* _Passage to read_:
┌──

Table 11.1 Some angles for data sampling

Therefore, we can previously save the calculated result of trigonometric function into the LUT (Look up table) to avoid repeated calculation of the functions. Although additional memory is necessary for building the LUT, it is indispensable for real-time algorithmic processing.

3.4 Plane Segmentation

IRHT (Iterative Randomized Hough Transform) [11] is introduced for plane segmentation. Figure 11.7 presents the plane segmentation steps. IRHT is a segmentation method using sequential elimination of maximum peak data from whole image to reduce the influence of noises and other candidate shapes.

Fig. 11.7
figure 7

The method of plane segment using IRHT

In step ①, the 3D range data is obtained from the stereo camera. The ρ, θ, and φ values of the sampled data are voted into Hough parameter space, as in step ②. In step ③, we find the maximum peak in Hough parameter space. The peak represents the normal direction of the biggest plane in the 3D range data. In step ④, if the voting count of the peak is lower than TH1, we determine that there is no plane and the plane segmentation algorithm is ended. In ⑤, we find the plane data in the 3D range data by using Eq. (11.9), which is derived from the plane equation. If the value is lower than a given threshold value TH2, the data is saved into the ith plane data and it is removed for detection of the (i + 1)th plane. Again, in ②, the algorithm involves finding the (i + 1)th plane from the remaining 3D range data.

$$\left| {Ax + By + Cz + D| < {\text{TH}}2} \right.$$
(11.9)

A threshold value TH1 is affected by the number of planes detected. The lower the value of TH1, the more iterations of plane detection there are. Therefore, TH1 is determined by the number of sampling data points and the voting value that differentiates the plane and nonplane cases via the experiments. And, the threshold value TH2 is the residual of all the points and the plane we have detected. It is also experimentally determined by the rates of correct data and noises via the experiments.

4 Experiments

4.1 Range Sensor

We have implemented the proposed method on a Core™2 CPU 2.0 GHz computer and used a Bumblebee stereo imaging system [12] for obtaining the 3D range data.

The quality of the range data from the bumblebee stereo camera is lower than that from the active sensor such as laser scanner and it cannot obtain the range data in a nontexture region, because it fails to find the correlations between the left and right images. However, the range data from the stereo camera can be obtained from a low-cost computer practically in real-time.

└──

* _Tasks_:
1. In the plane segmentation passage above, what happens in step ④ if the voting count of the peak is lower than TH1?
2. Decide whether each statement agrees with the plane segmentation passage above, and quote the words that settle each one.
(a) The Bumblebee stereo camera gives higher-quality range data than a laser scanner.
(b) A lower TH1 value means more iterations of plane detection.
(c) The threshold value TH2 is set by experiment.
3. Carry on the plane segmentation passage from the point where it stops.

* _Provided material_:

┌──

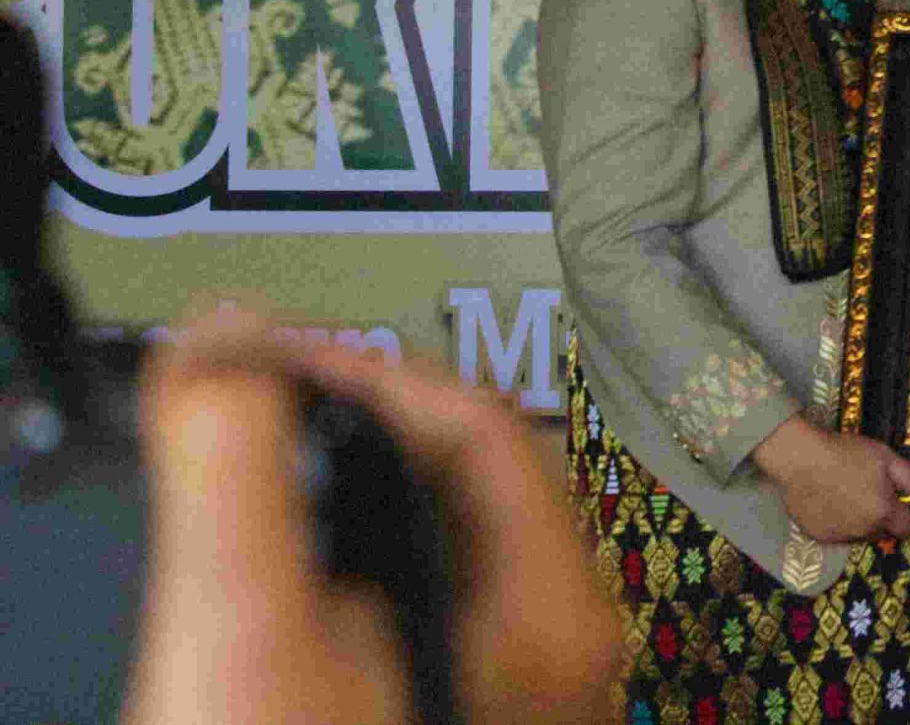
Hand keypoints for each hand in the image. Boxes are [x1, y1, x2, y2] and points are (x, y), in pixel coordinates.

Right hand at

└──

* _Answers for the tasks_:
1. It is determined that there is no plane, and the plane segmentation algorithm ends.

2.
(a) No: "The quality of the range data from the bumblebee stereo camera is lower than that from the active sensor such as laser scanner"
(b) Yes: "The lower the value of TH1, the more iterations of plane detection there are."
(c) Yes: "It is also experimentally determined by the rates of correct data and noises via the experiments."

3.
Figure 11.8a, b shows the left and right images of the bumblebee stereo camera and Fig. 11.8c shows the depth information from the horizontal disparity between the two images. The region close to the camera is dark, and the bright region is distant from the camera.

Fig. 11.8
figure 8

The left and right image of the stereo camera and 3D range image a Left image; b Right image; c 3D range image

In the right-top region of Fig. 11.8c, the gray color region doesn’t have any disparity information because there is no texture.

4.2 Comparison Results

In the conventional RHT method the sampling times are 2,000,000 per iteration and planes are detected with the TH1 value of 30 for the IRHT algorithm in Fig. 11.7.

In the proposed method, the initial size of the window is 16 × 12, the shift size is 4 pixels, and the window size is increased by 10 pixels. The sampling times are 1,637,305 and the TH1 value is 100. The parameter is voted on only if the angle of two normal vectors is less than 10°. Also, the weight of the candidate normal vector is set to a higher value when it has better planarity. The following rule applies: voting count = current voting count + (angle threshold – angle of two normal vectors). For example, if the angle is 0°, which is the best planarity, it is voted as having the highest value (10) and if the angle is 9°, which is the worst planarity, it is voted as having the lowest value (1). The parameter value is voted as the mean of the two normal vectors. The TH2 value for removing the plane data is 0.4 in both the conventional RHT method and the proposed method. We can get these threshold values according to our experiments.

Figures 11.911.10 and Tables 11.211.3 show the comparison results of the conventional RHT method and the proposed method. The top images are obtained from the bumblebee stereo camera. These are the left, right, and 3D range images, respectively. The middle ones are the results of plane detection, which are represented by the segmentation image and Hough parameter space. The colors of the middle left images denote the result of the detected planes and the right graphs show the result of the voting count of the Hough parameter space during each iteration of IRHT. The graph of the Hough parameter space only represents the \(\theta\) and \(\varphi\) values and not the \(\rho\) value. The bottom table represents the \(\rho\), \(\theta\), \(\varphi\) values for plane detection.

Fig. 11.9
figure 9

Comparison experiments for an outdoor planar surface. a Original left, right image, and range image obtained from the stereo sensor; b Plane segment result of conventional RHT and peaks in Hough parameter space, in which each peak presents a plane; c Plane segment result of proposed RHT and peaks in parameter space

Fig. 11.10
figure 10

Comparison experiments for an obstacle on the indoor surface

Table 11.2 Planes parameter of experiments for an outdoor planar surface
Table 11.3 Planes parameter of experiments for an obstacle on the indoor surface

Figure 11.9 and Table 11.2 show an experiment for one plane detection on an uneven flat surface. The proposed method detected the two planes instead of one plane due to the effect of noises. While the conventional RHT method detects nine planes on an uneven flat and sidewalk flat surface. In the proposed method, the sampled data on an uneven flat surface is filtered by planarity evaluation while the conventional RHT method votes the parameters of sampled data on an uneven surface into the Hough parameter space, even though it is not a plane.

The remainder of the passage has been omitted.